Sermons

Summary: The wise according to the world believe the message of the cross is foolish, and yet to us as Christians, it is the very wisdom and power of God on display for all to see.

Corinthians Series (Part Three): The folly of Mr. Worldly Wiseman

Text: 1 Corinthians 1:18-2:16, Romans 5:6-8

OPEN WITH PRAYER AND THANKSGIVING

(Give background reading from Pilgrim's Progress)

We are continuing on with our study in 1st Corinthians this morning. And I hope the Lord is using this study to bless you and equip you, and strengthen your faith, and your convictions.

This morning, we’re in 1 Corinthians, and we’re going to back up a little bit and look at a part of what we looked at last week, and then go on into chapter two – all the way to verse 16. So 1 Corinthians 1:18 is where we’ll start, and again, we’ll be reading all the way to chapter two, verse 16. (READ 1 Corinthians 1:18-2:16).

So Paul starts off here by saying the “Word of the Cross, is folly to those who are perishing.” R.C. Sproul, - great theologian and man of God, who we lost in 2017, once said, “The culture in general has settled for what is quick and cheap; junk music, junk art, junk thinking. Our culture is far too easily satisfied and entertained. Excellence, truth, and real beauty are the great triad of virtues that are now replaced with ‘funny’, ‘cool’, and ‘cute’. We get mediocrity because we want it.”

C.S. Lewis, a terrific apologist and writer, who passed away in 1963 said it like this, “It would seem that our Lord finds our desires not too strong, but too weak. We are half-hearted creatures, fooling about with foolish things, when infinite joy is offered to us, like an ignorant child who wants to go on making mud pies in the slum because he cannot imagine what is meant by the offer of a holiday at sea. We are far too easily pleased.”

And I myself, can’t help but look back at church history, especially since the Reformation, and see the great pastors and teachers of God. Men who would preach and lives would be changed, and souls saved, and entire cultures would be changed. I’m talking about men like Martin Luther, John Calvin, John Knox, and you go down a bit further into history and see men like Jonathan Edwards, and George Whitefield and John Wesley… a bit further down and you’ll see Charles Spurgeon, and D.L. Moody. And you know what, none of those great pastors, and evangelists, and theologians, and revivalists – none of them relied upon gimmicks. None of them were into the latest “church growth” trends. They trusted that the Word of God was sufficient. That God’s Word was enough, and then they faithfully proclaimed it and preached it, and taught it.

Paul the Apostle starts off this passage that we just read by saying, “The Message of the Cross is foolish to those who are perishing.” What he doesn’t say, and what he never says is: “Make it seem not so foolish. Make it seem not so offensive. Make it acceptable to people who are enslaved by sin.” He never says, “Make it fit within the world’s paradigm.” No… Paul never says such things.

Instead he says, “We preach Christ crucified.”

It’s the same thing he says in Romans 5:6-8, “For while we were still weak, at the right time Christ died for the ungodly. For one will scarcely die for a righteous person – though perhaps for a good person one would dare even to die – but God shows His love for us in that while were still sinners, Christ died for us.”
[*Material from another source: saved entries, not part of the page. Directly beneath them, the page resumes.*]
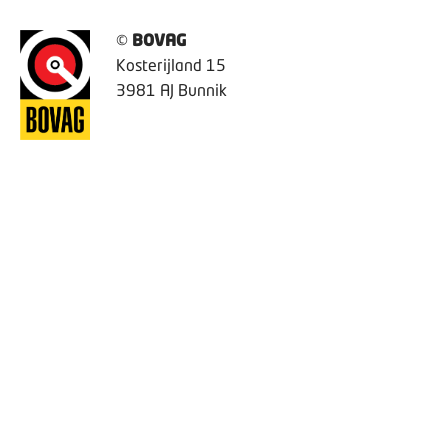
©
BOVAG
Kosterijland 15
3981 AJ Bunnik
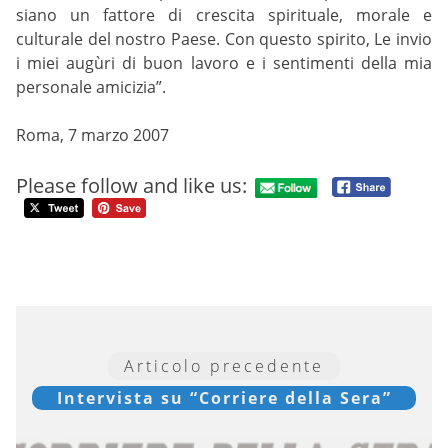
siano un fattore di crescita spirituale, morale e
culturale del nostro Paese. Con questo spirito, Le invio
i miei augùri di buon lavoro e i sentimenti della mia
personale amicizia”.
Roma, 7 marzo 2007
Please follow and like us:
Articolo precedente
Intervista su “Corriere della Sera”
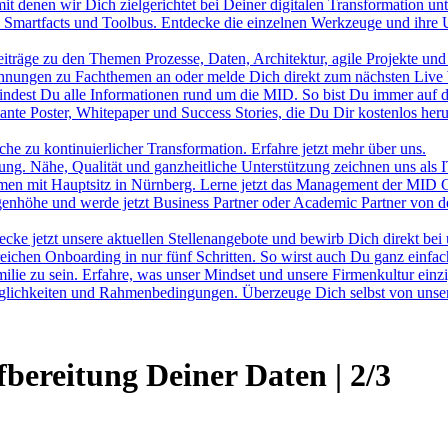
it denen wir Dich zielgerichtet bei Deiner digitalen Transformation unt
, Smartfacts und Toolbus. Entdecke die einzelnen Werkzeuge und ihre 
räge zu den Themen Prozesse, Daten, Architektur, agile Projekte und
hnungen zu Fachthemen an oder melde Dich direkt zum nächsten Live 
indest Du alle Informationen rund um die MID. So bist Du immer auf 
nte Poster, Whitepaper und Success Stories, die Du Dir kostenlos heru
e zu kontinuierlicher Transformation. Erfahre jetzt mehr über uns.
erung. Nähe, Qualität und ganzheitliche Unterstützung zeichnen uns als
ehmen mit Hauptsitz in Nürnberg. Lerne jetzt das Management der MI
Augenhöhe und werde jetzt Business Partner oder Academic Partner von 
cke jetzt unsere aktuellen Stellenangebote und bewirb Dich direkt bei 
ichen Onboarding in nur fünf Schritten. So wirst auch Du ganz einfac
milie zu sein. Erfahre, was unser Mindset und unsere Firmenkultur einzi
Möglichkeiten und Rahmenbedingungen. Überzeuge Dich selbst von un
bereitung Deiner Daten | 2/3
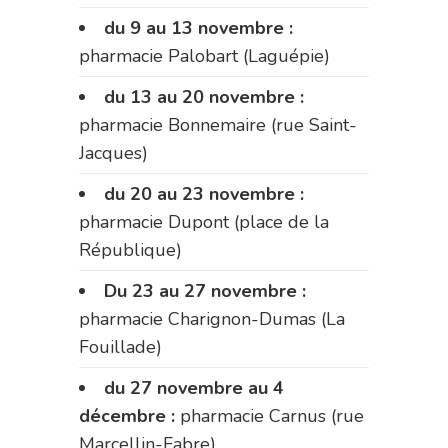
du 9 au 13 novembre :
pharmacie Palobart (Laguépie)
du 13 au 20 novembre :
pharmacie Bonnemaire (rue Saint-
Jacques)
du 20 au 23 novembre :
pharmacie Dupont (place de la
République)
Du 23 au 27 novembre :
pharmacie Charignon-Dumas (La
Fouillade)
du 27 novembre au 4
décembre :
pharmacie Carnus (rue
Marcellin-Fabre)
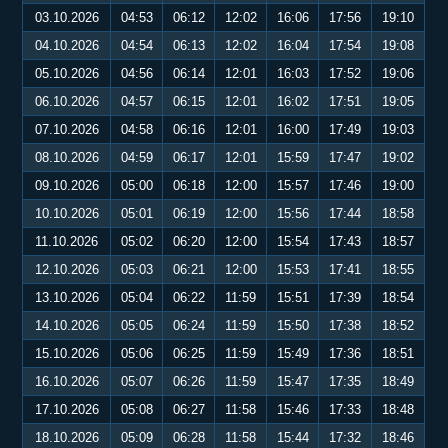
03.10.2026
04:53
06:12
12:02
16:06
17:56
19:10
04.10.2026
04:54
06:13
12:02
16:04
17:54
19:08
05.10.2026
04:56
06:14
12:01
16:03
17:52
19:06
06.10.2026
04:57
06:15
12:01
16:02
17:51
19:05
07.10.2026
04:58
06:16
12:01
16:00
17:49
19:03
08.10.2026
04:59
06:17
12:01
15:59
17:47
19:02
09.10.2026
05:00
06:18
12:00
15:57
17:46
19:00
10.10.2026
05:01
06:19
12:00
15:56
17:44
18:58
11.10.2026
05:02
06:20
12:00
15:54
17:43
18:57
12.10.2026
05:03
06:21
12:00
15:53
17:41
18:55
13.10.2026
05:04
06:22
11:59
15:51
17:39
18:54
14.10.2026
05:05
06:24
11:59
15:50
17:38
18:52
15.10.2026
05:06
06:25
11:59
15:49
17:36
18:51
16.10.2026
05:07
06:26
11:59
15:47
17:35
18:49
17.10.2026
05:08
06:27
11:58
15:46
17:33
18:48
18.10.2026
05:09
06:28
11:58
15:44
17:32
18:46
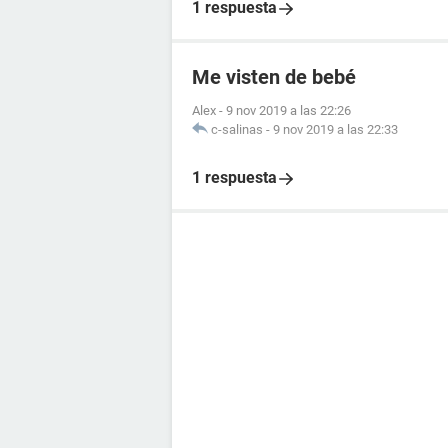
1 respuesta
Me visten de bebé
Alex
-
9 nov 2019 a las 22:26
c-salinas
-
9 nov 2019 a las 22:33
1 respuesta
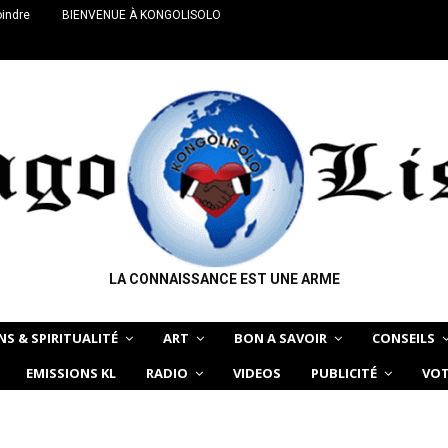
oindre
BIENVENUE À KONGOLISOLO
LA CONNAISSANCE EST UNE ARME
NS & SPIRITUALITÉ
ART
BON A SAVOIR
CONSEILS
EMISSIONS KL
RADIO
VIDEOS
PUBLICITÉ
VOT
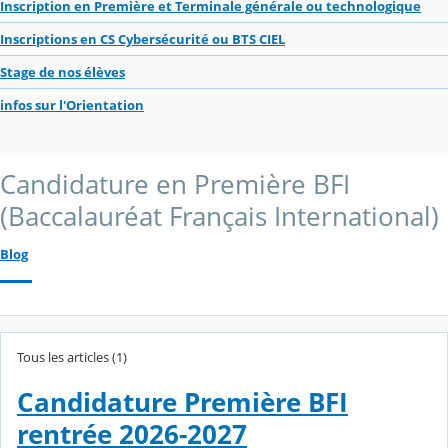
Inscription en Première et Terminale générale ou technologique
Inscriptions en CS Cybersécurité ou BTS CIEL
Stage de nos élèves
infos sur l'Orientation
Candidature en Première BFI
(Baccalauréat Français International)
Blog
Tous les articles (1)
Candidature Première BFI
rentrée 2026-2027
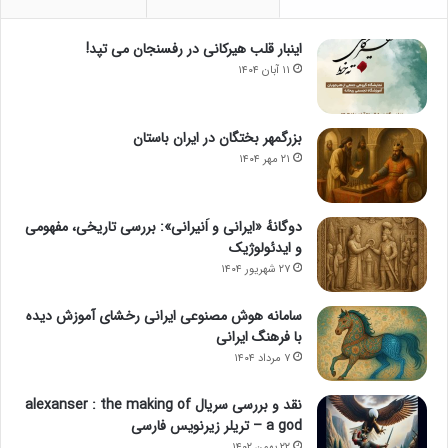
اینبار قلب هیرکانی در رفسنجان می تپد!
۱۱ آبان ۱۴۰۴
بزرگمهر بختگان در ایران باستان
۲۱ مهر ۱۴۰۴
دوگانهٔ «ایرانی و اَنیرانی»: بررسی تاریخی، مفهومی
و ایدئولوژیک
۲۷ شهریور ۱۴۰۴
سامانه هوش مصنوعی ایرانی رخشای آموزش دیده
با فرهنگ ایرانی
۷ مرداد ۱۴۰۴
نقد و بررسی سریال alexanser : the making of
a god – تریلر زیرنویس فارسی
۲۲ بهمن ۱۴۰۲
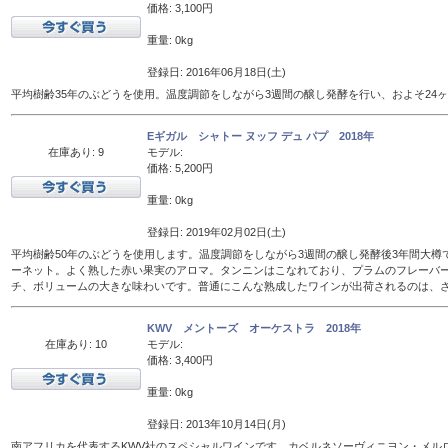
価格: 3,100円
重量: 0kg
登録日: 2016年06月18日(土)
平均樹齢35年のぶどうを使用。温度調節をしながら3週間の醸し発酵を行い、およそ24
Eギガル シャトー ヌッフ デュ パプ 2018年
在庫あり: 9
モデル:
価格: 5,200円
重量: 0kg
登録日: 2019年02月02日(土)
平均樹齢50年のぶどうを使用します。温度調節をしながら3週間の醸し発酵後3年間大樽
ーネット。よく熟した赤い果実のアロマ。タンニンはこなれており、プラムのフレーバ
チ、ボリュームの大きな味わいです。普通にこんな熟成したワインが出荷されるのは、
KWV メントーズ オーケストラ 2018年
在庫あり: 10
モデル:
価格: 3,400円
重量: 0kg
登録日: 2013年10月14日(月)
南アフリカを代表するKWV社のスペシャルワインです。カベルネソーヴィニヨン・メル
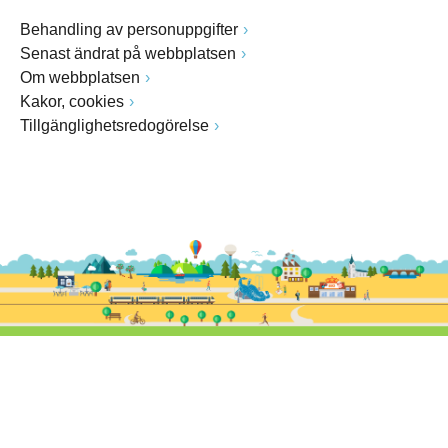
Behandling av personuppgifter
Senast ändrat på webbplatsen
Om webbplatsen
Kakor, cookies
Tillgänglighetsredogörelse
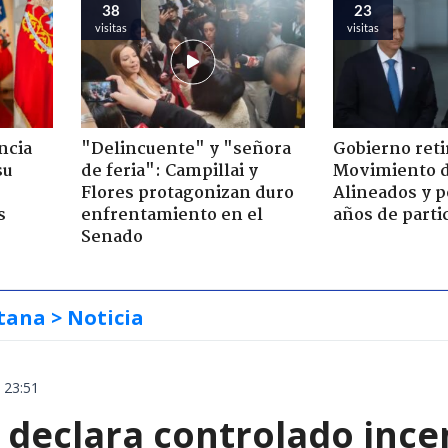
38
23
visitas
visitas
ncia
"Delincuente" y "señora
Gobierno retir
su
de feria": Campillai y
Movimiento d
Flores protagonizan duro
Alineados y p
s
enfrentamiento en el
años de parti
Senado
tana
> Noticia
 23:51
declara controlado ince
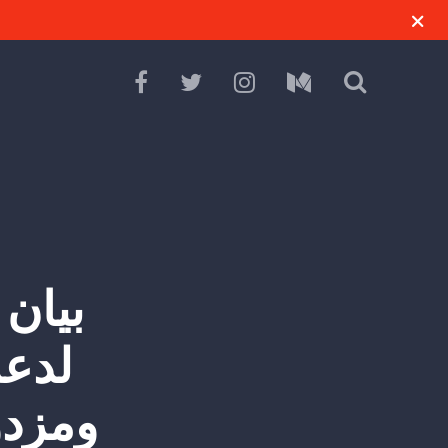
بيان
لدعم
ومزدو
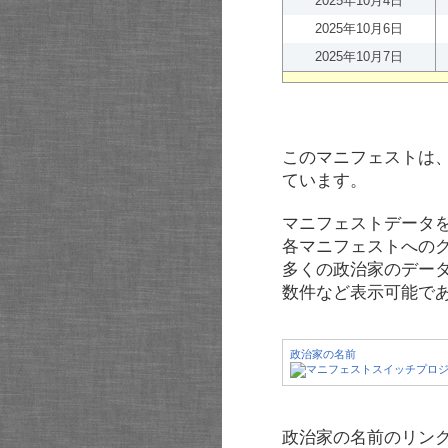
2025年10月4日
2025年10月6日
2025年10月7日
このマニフェストは
ています。
マニフェストデータ
各マニフェストへの
多くの政治家のデー
数件など表示可能で
政治家の名前
政治家の名前のリンク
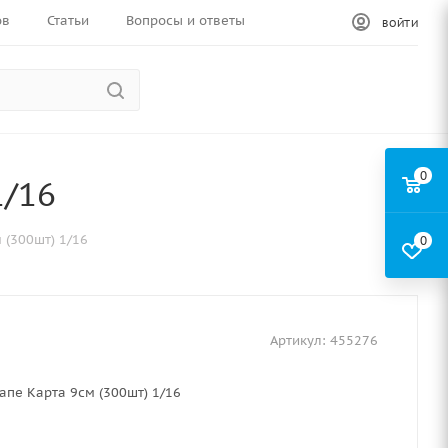
ов
Статьи
Вопросы и ответы
ВОЙТИ
0
1/16
 (300шт) 1/16
0
Артикул:
455276
апе Карта 9см (300шт) 1/16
And so; in this whole section of Scripture that we’ve just read here, Paul is contrasting wisdom with foolishness… specifically the wisdom of God, which seems foolish to the world, and worldly wisdom, which is actual foolishness when compared to the wisdom of God. What God’s Word says and teaches, seems foolish to the unbelieving world. What we as Christians do and say, and how we live our lives, seems foolish to the unbelieving world. And when I say foolish… what I mean is that the unbelieving world, thinks the demands of the Gospel are unreasonable… They think that living for Christ, rather than living for themselves is unreasonable…

Think about from their perspective for just a second. If there is no God, why not just satisfy all the desires and longings of your sinful heart? Why deny yourself anything? From their perspective, if there is no God, then Jesus was just a man, who died a criminal’s death, about 2000 years ago outside of the city of Jerusalem. And to devote your life to that man, would be foolish.

That’s the view of those who are perishing. But to us – Christ crucified, is the very wisdom and power of God. Christ crucified makes forgiveness of our sins possible. Christ crucified makes reconciliation with God possible. Christ crucified makes justification a reality. It makes redemption a reality. It makes eternal life a reality.